Déclin de la mortalité, disparition de l’entérite nécrotique

Lorsque les producteurs ont commencé à effectuer ces étapes simples, mais précises pour améliorer le démarrage dans les premiers jours de vie, deux choses se sont produites. La mortalité après sept jours a diminué, et l’entérite nécrotique – qui était auparavant un fléau constant de l’élevage sans antibiotiques – a disparu. L’entérite nécrotique est maintenant principalement chose du passé. Si l’entérite nécrotique survient, la gestion du démarrage dans cette ferme doit être revue.

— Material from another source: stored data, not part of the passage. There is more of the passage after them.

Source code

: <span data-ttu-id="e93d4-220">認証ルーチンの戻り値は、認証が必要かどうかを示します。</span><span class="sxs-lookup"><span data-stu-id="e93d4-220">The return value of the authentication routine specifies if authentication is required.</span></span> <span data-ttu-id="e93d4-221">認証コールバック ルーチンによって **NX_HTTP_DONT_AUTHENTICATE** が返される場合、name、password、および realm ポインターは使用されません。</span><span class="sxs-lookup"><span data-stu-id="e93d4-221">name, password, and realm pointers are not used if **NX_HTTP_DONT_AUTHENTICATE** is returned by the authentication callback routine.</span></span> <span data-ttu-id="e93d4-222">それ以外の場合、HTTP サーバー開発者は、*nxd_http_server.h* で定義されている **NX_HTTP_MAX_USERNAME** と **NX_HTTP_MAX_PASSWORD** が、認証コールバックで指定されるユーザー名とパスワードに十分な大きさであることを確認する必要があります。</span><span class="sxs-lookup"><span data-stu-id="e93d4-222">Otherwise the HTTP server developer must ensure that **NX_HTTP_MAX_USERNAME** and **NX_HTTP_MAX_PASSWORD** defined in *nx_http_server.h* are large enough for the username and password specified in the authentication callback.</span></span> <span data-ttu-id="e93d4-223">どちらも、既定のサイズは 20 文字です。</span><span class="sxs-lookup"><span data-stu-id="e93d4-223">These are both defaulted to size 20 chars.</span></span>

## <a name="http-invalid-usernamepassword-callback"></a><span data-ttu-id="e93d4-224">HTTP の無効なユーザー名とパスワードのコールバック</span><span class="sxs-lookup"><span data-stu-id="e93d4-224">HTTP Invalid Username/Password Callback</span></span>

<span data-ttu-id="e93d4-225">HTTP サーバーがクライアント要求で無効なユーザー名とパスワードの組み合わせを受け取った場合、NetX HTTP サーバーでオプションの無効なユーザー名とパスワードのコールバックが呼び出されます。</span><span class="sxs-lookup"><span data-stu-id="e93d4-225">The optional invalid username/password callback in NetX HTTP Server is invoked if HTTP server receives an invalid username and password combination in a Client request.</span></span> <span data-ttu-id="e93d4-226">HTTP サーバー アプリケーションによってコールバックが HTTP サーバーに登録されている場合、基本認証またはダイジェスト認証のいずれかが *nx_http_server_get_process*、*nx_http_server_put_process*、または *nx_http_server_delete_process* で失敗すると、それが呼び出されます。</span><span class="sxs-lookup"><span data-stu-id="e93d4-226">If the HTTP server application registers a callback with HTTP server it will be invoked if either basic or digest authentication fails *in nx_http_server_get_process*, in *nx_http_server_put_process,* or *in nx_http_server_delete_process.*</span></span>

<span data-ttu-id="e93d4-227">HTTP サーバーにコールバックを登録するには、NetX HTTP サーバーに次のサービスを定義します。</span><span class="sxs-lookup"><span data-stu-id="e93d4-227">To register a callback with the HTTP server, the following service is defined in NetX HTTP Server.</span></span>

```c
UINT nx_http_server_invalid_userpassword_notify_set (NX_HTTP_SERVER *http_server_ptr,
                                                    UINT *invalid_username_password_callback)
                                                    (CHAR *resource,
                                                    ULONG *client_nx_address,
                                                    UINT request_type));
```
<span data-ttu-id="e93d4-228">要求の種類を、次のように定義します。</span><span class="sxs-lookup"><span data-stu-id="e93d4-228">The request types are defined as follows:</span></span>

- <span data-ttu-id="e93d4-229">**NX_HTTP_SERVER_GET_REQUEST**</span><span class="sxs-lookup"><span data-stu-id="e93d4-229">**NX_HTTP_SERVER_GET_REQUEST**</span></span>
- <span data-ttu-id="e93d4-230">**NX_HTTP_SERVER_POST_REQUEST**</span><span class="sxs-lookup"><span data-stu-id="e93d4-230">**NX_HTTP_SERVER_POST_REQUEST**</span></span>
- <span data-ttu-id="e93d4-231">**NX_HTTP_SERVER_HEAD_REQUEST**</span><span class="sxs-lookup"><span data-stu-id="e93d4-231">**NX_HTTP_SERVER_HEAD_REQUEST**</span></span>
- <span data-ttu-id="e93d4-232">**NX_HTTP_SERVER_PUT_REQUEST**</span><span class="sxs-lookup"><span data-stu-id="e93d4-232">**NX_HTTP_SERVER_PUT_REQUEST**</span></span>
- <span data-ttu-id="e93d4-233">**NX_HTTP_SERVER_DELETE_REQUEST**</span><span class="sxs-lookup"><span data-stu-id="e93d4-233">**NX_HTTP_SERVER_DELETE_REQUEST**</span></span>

D’autres améliorations qui devraient être apportées dans l’ensemble du système de production sont de s’assurer que les lignes d’eau sont propres et qu’il y a une bonne ventilation. Les options de rechange aux antibiotiques comme les probiotiques, les prébiotiques et les additifs alimentaires comme le butyrate, un acide gras à chaîne courte, peuvent être utiles et font invariablement partie d’un ensemble de stratégies efficaces, mais elles ne sont pas employées seules.

Mon avis général par rapport à cette expérience est que les antibiotiques étaient auparavant tellement efficaces que leur utilisation masquait des pratiques d’élevage sous-optimales. Avec l’aide de quelques outils peu coûteux et en portant une grande attention au démarrage – particulièrement à la bonne température du poulailler – nous sommes non seulement parvenus à de meilleures méthodes d’élevage générales, mais nous avons également résolu le problème de l’entérite nécrotique.

Originaire d’une famille de producteurs de poulet à griller du Royaume-Uni, M. Smith a étudié au National Institute of Poultry Husbandry, puis a géré des fermes de poules pondeuses, de poulets à griller, de gibiers et de dindons. Après un séjour au sein de l’armée britannique à titre de commandant de troupe de chars suivi d’un voyage en sac à dos en Afrique, M. Smith est revenu vers l’industrie avicole, d’abord au Zimbabwe. Il est ensuite retourné au Royaume-Uni, où il est finalement devenu vice-président des activités agricoles d’une grande exploitation avicole intégrée avant de se joindre à Atlantic Poultry en Nouvelle-Écosse.

Note de la rédaction : Les opinions et les recommandations présentées dans cet article appartiennent à l’auteur et ne sont pas nécessairement celles de la rédaction de Poultry Health Today ou de ses commanditaires.